A purely MRI based model was also trained but did not yield segmentation results. This was most likely due to the limited dataset causing discrepancies among the anatomical locations of the malignant tissue between the training-set and the test-set. Similarly, the model trained with augmented PET-MRI data yielded slightly lower segmentation and classification results [Tables 1 and 3] compared to the PET-MRI model trained without augmentation. We suspect this causes the model to overfit to the augmented data thus accentuating the discrepancy between the training and test-sets. This might also explain why no significant difference was observed between the PET-based and the augmented PET-MRI based models.

Some limitations to our study should be taken into consideration. Firstly, the number of patients available for the training was limited and augmentation was used to increase the sample size; this might have caused the training population to be too homogenous for the model to generalise to wider patient populations. A homogenous training and testing material might also cause overestimation of the model’s true accuracy in a real-world setting. Secondly, the negative images were chosen randomly to yield an even distribution of positives and negatives in the training and test sets to increase learning performance. In a real world setting the ratio between negative and positive image slices is often skewed towards the negatives. Furthermore, our proposed model is prone to segmenting false positives on PET images with high benign metabolic activity, which is evident when observing the classification capabilities [Table 3]. In a clinical setting the tendency to favour false positives rather than false negatives is preferable, yet efforts should be made to reduce the number of false positives since this directly affects the clinician’s workload when deep learning systems are implemented in practice.

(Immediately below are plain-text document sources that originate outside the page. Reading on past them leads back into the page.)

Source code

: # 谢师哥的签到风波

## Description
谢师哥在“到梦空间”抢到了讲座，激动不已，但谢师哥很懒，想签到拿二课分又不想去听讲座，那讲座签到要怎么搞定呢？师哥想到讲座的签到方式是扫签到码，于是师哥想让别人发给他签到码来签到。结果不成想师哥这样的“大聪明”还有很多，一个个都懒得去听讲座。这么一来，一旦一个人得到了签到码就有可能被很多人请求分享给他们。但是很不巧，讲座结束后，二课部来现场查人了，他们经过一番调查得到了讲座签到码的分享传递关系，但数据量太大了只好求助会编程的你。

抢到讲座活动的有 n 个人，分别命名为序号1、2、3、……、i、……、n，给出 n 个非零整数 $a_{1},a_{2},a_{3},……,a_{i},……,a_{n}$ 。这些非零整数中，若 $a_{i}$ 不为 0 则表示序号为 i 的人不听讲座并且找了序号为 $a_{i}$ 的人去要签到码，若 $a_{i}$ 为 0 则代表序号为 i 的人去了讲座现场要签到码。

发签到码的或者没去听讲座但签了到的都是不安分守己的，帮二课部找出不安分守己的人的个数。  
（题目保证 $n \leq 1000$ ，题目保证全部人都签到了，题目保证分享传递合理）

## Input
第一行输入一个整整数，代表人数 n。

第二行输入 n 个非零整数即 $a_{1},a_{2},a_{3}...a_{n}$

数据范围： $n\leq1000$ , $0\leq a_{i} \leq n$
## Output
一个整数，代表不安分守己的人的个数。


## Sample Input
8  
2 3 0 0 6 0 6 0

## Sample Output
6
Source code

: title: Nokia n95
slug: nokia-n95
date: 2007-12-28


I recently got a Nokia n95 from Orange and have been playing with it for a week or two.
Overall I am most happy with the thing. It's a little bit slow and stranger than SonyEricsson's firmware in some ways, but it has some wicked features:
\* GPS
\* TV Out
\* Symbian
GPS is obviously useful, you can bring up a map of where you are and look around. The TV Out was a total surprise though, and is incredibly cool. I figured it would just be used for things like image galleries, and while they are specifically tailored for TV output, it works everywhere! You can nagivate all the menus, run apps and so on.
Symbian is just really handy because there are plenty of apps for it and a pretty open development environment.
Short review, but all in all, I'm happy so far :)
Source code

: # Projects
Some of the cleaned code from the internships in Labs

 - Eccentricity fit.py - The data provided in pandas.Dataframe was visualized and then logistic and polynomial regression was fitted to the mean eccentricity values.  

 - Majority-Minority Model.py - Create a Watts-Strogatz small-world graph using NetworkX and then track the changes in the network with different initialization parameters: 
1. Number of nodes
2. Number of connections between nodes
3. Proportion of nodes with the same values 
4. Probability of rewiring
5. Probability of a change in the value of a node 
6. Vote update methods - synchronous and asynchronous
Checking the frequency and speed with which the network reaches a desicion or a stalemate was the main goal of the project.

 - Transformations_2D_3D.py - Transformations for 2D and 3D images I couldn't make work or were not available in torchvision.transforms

To produce a production ready deep learning model suitable for clinical practice, further investigation is needed to achieve better segmentation results and classification accuracy. Further refinement of the pre-processing protocols is required to ensure high quality training data while also increasing the sample size. For this study, a 2D-Unet was chosen due to computational efficiency, however, more robust models capable of 3D-segmentation should be considered in the future. This is because it is our belief that these types of models will ultimately bring the most value in clinical practice. Furthermore, tactics to artificially produce quality training data, such as transfer learning and generative adversarial networks should be utilised [23, 24].

5 Conclusion

Our study demonstrates that deep learning with 2D U-nets can produce relatively accurate cancer segmentation results from HNSCC PET-MRI data, even with a limited sample size. Therefore, it is highly suitable for further development as a diagnostic tool.